C’est l’histoire d’un entrepreneur qui pense avoir du temps…

Un entrepreneur est condamné à payer des dommages-intérêts pour des infractions au code de la consommation. Mécontent de la décision, il envisage de saisir la Cour de cassation, mais la Cour refuse d’examiner son pourvoi : il a agi trop tard…
Il lui est rappelé qu’il dispose d’un délai de 10 jours suivant la signification de la décision lui confirmant sa condamnation, qui lui a ici été faite par un commissaire de justice.
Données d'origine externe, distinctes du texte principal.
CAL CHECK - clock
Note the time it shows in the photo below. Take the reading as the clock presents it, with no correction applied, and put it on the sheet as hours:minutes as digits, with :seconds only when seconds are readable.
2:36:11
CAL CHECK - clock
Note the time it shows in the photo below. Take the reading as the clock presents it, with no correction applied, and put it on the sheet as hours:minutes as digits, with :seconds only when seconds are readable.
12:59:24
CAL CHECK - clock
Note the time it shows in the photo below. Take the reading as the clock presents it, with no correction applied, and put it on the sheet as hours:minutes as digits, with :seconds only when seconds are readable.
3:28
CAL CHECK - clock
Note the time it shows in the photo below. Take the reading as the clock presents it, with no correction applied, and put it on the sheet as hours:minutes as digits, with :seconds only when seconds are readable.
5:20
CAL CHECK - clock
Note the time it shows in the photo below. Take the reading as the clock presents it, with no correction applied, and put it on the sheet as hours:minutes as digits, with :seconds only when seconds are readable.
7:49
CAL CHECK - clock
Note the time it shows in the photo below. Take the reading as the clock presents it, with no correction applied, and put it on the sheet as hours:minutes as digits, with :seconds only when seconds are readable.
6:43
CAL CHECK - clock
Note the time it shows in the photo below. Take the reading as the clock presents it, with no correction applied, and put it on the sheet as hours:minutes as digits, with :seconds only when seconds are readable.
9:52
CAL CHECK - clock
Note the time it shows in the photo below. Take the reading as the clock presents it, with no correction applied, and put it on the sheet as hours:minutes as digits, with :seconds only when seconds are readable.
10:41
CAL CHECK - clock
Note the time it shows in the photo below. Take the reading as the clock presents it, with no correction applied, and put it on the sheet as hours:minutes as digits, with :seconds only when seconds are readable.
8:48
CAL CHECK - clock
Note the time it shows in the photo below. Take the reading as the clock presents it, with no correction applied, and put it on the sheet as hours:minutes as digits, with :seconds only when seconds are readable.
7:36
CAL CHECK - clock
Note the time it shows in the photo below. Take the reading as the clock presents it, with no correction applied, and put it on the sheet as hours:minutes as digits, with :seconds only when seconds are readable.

Sauf que l’acte de signification du commissaire de justice indique un délai de pourvoi, non pas de 10 jours, mais de 2 mois, manifestement par erreur, constate l’entrepreneur : cette information erronée l’a donc privé de son droit à être entendu…

Le verdict


Ce que reconnaissent les juges, pour qui le pourvoi est recevable : si le délai de pourvoi court à compter de la signification d’un arrêt, c’est à la condition que l’information relative aux délais ouverts de pourvoi à compter de la signification, et qui apparaît dans un acte dressé par un officier ministériel, soit exacte.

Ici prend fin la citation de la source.